START EXTRACTED RECORDS

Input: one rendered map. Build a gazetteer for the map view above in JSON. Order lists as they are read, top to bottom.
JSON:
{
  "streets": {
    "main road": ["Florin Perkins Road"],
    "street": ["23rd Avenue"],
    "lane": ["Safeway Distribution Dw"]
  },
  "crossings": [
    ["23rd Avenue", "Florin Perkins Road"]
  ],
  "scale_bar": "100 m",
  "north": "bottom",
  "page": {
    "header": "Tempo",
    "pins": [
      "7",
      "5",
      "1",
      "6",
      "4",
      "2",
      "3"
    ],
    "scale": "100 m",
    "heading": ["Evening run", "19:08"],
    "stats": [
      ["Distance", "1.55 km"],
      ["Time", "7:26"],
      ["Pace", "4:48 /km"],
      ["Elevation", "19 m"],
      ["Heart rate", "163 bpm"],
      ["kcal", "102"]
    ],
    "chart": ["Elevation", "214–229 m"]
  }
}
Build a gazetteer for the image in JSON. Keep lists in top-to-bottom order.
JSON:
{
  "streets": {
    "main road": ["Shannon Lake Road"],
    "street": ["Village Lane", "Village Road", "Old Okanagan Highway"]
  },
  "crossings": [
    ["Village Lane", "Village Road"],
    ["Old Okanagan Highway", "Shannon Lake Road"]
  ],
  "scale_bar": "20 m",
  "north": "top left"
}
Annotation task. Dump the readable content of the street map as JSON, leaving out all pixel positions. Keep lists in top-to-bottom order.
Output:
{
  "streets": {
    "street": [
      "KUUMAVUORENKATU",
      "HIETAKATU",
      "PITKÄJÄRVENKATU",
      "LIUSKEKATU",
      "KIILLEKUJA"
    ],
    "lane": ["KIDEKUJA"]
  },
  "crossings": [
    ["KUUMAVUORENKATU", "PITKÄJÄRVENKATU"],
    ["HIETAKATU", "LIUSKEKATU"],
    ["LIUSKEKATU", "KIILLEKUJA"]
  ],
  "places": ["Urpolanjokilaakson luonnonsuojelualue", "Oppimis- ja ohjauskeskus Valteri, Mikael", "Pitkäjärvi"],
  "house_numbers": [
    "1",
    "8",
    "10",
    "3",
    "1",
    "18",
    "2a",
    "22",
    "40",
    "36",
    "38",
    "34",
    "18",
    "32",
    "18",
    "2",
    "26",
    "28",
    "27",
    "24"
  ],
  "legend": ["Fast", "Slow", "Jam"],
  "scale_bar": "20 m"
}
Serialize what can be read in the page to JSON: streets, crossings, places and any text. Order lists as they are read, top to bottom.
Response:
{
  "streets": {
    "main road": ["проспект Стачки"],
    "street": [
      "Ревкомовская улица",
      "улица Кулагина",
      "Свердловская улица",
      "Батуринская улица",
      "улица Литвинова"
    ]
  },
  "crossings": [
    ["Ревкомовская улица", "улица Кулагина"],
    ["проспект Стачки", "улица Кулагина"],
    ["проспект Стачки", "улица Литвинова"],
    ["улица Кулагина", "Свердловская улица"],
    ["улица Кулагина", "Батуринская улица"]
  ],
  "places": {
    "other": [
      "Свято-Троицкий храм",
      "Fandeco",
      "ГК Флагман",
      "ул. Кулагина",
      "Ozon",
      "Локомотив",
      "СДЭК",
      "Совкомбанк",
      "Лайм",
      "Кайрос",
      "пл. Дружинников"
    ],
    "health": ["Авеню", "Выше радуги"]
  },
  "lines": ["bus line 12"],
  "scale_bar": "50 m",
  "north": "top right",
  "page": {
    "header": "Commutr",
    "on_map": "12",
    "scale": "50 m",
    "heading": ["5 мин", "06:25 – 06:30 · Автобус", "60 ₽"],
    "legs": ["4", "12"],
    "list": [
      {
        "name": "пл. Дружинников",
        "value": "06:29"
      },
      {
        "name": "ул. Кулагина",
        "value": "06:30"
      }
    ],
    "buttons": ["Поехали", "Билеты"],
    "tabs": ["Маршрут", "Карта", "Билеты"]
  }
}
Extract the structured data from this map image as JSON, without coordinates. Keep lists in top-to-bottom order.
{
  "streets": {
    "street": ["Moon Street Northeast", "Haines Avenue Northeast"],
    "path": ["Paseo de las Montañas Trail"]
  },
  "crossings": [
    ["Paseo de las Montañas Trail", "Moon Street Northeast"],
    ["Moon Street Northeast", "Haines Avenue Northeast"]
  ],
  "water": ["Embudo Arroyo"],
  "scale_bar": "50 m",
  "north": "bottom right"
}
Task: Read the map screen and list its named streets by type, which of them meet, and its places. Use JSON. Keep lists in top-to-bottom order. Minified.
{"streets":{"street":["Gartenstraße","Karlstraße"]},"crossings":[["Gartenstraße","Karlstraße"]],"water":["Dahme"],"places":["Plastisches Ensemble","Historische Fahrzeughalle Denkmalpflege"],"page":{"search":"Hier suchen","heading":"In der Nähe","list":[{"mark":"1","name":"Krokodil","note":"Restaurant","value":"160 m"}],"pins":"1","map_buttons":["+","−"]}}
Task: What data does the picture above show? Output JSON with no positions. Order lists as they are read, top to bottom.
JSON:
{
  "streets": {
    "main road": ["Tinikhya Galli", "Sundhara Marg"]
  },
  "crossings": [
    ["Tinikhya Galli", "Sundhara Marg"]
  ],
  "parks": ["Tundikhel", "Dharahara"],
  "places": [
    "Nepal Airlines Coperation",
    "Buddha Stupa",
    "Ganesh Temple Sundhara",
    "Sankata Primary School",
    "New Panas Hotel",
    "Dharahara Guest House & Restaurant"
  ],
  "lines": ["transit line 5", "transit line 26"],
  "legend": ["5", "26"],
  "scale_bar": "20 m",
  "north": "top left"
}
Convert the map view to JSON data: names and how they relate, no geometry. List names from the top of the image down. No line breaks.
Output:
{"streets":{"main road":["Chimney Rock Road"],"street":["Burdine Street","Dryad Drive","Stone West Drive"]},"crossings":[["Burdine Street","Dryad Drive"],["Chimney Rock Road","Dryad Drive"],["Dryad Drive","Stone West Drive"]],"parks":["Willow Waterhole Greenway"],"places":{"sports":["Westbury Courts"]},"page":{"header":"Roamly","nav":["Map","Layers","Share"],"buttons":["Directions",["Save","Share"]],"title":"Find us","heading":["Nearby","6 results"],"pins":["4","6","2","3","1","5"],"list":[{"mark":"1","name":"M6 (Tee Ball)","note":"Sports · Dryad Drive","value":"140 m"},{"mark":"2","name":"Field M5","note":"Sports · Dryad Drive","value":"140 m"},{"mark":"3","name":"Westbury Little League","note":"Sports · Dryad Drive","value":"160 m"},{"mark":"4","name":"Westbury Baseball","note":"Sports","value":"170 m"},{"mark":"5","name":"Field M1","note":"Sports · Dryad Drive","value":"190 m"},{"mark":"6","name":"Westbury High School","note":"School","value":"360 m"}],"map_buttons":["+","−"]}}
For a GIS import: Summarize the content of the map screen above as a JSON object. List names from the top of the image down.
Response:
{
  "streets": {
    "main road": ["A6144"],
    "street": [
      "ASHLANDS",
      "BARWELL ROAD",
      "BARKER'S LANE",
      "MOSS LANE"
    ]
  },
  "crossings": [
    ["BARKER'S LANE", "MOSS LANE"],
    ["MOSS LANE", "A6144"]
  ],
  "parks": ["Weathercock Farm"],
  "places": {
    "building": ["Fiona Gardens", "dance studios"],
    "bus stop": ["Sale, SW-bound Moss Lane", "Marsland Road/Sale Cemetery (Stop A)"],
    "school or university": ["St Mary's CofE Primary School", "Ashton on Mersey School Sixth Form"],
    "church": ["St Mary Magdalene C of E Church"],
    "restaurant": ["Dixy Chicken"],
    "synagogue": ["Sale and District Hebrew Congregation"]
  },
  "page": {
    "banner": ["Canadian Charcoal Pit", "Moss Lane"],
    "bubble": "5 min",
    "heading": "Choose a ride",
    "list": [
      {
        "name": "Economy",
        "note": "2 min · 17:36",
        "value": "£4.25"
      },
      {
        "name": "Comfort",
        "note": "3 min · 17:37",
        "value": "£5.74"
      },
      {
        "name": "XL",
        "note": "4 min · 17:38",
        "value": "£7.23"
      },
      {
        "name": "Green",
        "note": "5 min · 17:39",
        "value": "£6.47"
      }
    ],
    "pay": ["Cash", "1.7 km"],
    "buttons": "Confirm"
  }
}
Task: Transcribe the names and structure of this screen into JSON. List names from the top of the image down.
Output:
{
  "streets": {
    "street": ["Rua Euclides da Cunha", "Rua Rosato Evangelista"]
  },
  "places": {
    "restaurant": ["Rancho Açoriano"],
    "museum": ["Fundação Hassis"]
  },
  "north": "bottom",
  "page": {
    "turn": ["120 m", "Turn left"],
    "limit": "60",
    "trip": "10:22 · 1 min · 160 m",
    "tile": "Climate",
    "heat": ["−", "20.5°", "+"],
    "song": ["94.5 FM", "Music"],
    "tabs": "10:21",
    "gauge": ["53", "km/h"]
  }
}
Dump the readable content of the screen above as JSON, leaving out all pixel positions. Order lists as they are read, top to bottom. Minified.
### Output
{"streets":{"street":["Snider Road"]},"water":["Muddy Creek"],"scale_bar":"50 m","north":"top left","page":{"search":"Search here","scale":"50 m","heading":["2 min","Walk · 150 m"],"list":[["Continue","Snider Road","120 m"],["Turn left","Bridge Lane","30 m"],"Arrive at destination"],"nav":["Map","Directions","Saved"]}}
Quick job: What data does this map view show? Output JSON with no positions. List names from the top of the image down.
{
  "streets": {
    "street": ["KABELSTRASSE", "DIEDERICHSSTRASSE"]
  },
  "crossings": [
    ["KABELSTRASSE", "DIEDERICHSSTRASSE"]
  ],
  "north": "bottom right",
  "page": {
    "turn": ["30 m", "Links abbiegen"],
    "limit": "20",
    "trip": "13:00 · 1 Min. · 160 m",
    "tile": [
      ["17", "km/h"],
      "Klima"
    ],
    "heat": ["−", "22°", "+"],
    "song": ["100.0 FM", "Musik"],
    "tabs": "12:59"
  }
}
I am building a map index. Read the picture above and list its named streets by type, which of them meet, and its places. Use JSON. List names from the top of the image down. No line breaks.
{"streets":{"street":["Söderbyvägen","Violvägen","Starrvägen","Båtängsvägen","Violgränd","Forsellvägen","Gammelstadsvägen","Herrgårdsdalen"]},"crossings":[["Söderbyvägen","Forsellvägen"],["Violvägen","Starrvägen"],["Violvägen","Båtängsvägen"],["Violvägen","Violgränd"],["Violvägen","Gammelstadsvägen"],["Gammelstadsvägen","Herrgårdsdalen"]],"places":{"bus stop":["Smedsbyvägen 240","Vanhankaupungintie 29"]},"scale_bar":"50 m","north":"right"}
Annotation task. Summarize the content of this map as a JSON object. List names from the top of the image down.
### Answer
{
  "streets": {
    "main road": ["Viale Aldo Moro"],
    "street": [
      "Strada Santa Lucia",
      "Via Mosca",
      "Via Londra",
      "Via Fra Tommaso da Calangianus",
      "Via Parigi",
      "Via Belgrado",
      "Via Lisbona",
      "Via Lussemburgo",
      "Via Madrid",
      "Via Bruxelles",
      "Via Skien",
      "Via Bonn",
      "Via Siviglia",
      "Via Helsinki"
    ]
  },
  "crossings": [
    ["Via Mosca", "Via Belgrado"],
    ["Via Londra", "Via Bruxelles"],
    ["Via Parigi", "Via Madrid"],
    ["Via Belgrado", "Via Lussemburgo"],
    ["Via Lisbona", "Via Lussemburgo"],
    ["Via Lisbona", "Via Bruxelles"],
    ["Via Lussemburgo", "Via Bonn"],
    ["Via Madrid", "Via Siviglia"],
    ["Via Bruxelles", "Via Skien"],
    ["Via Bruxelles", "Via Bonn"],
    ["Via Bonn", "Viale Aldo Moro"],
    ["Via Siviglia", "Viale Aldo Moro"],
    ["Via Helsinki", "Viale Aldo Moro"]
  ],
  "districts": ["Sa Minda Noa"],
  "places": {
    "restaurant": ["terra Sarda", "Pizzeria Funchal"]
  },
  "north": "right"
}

END EXTRACTED RECORDS

Your answer must consist solely of the lines from the top of the entries above through the line containing "Serialize what can", copied exactly, both ends included.

[OUTPUT]
Input: one rendered map. Build a gazetteer for the map view above in JSON. Order lists as they are read, top to bottom.
JSON:
{
  "streets": {
    "main road": ["Florin Perkins Road"],
    "street": ["23rd Avenue"],
    "lane": ["Safeway Distribution Dw"]
  },
  "crossings": [
    ["23rd Avenue", "Florin Perkins Road"]
  ],
  "scale_bar": "100 m",
  "north": "bottom",
  "page": {
    "header": "Tempo",
    "pins": [
      "7",
      "5",
      "1",
      "6",
      "4",
      "2",
      "3"
    ],
    "scale": "100 m",
    "heading": ["Evening run", "19:08"],
    "stats": [
      ["Distance", "1.55 km"],
      ["Time", "7:26"],
      ["Pace", "4:48 /km"],
      ["Elevation", "19 m"],
      ["Heart rate", "163 bpm"],
      ["kcal", "102"]
    ],
    "chart": ["Elevation", "214–229 m"]
  }
}
Build a gazetteer for the image in JSON. Keep lists in top-to-bottom order.
JSON:
{
  "streets": {
    "main road": ["Shannon Lake Road"],
    "street": ["Village Lane", "Village Road", "Old Okanagan Highway"]
  },
  "crossings": [
    ["Village Lane", "Village Road"],
    ["Old Okanagan Highway", "Shannon Lake Road"]
  ],
  "scale_bar": "20 m",
  "north": "top left"
}
Annotation task. Dump the readable content of the street map as JSON, leaving out all pixel positions. Keep lists in top-to-bottom order.
Output:
{
  "streets": {
    "street": [
      "KUUMAVUORENKATU",
      "HIETAKATU",
      "PITKÄJÄRVENKATU",
      "LIUSKEKATU",
      "KIILLEKUJA"
    ],
    "lane": ["KIDEKUJA"]
  },
  "crossings": [
    ["KUUMAVUORENKATU", "PITKÄJÄRVENKATU"],
    ["HIETAKATU", "LIUSKEKATU"],
    ["LIUSKEKATU", "KIILLEKUJA"]
  ],
  "places": ["Urpolanjokilaakson luonnonsuojelualue", "Oppimis- ja ohjauskeskus Valteri, Mikael", "Pitkäjärvi"],
  "house_numbers": [
    "1",
    "8",
    "10",
    "3",
    "1",
    "18",
    "2a",
    "22",
    "40",
    "36",
    "38",
    "34",
    "18",
    "32",
    "18",
    "2",
    "26",
    "28",
    "27",
    "24"
  ],
  "legend": ["Fast", "Slow", "Jam"],
  "scale_bar": "20 m"
}
Serialize what can be read in the page to JSON: streets, crossings, places and any text. Order lists as they are read, top to bottom.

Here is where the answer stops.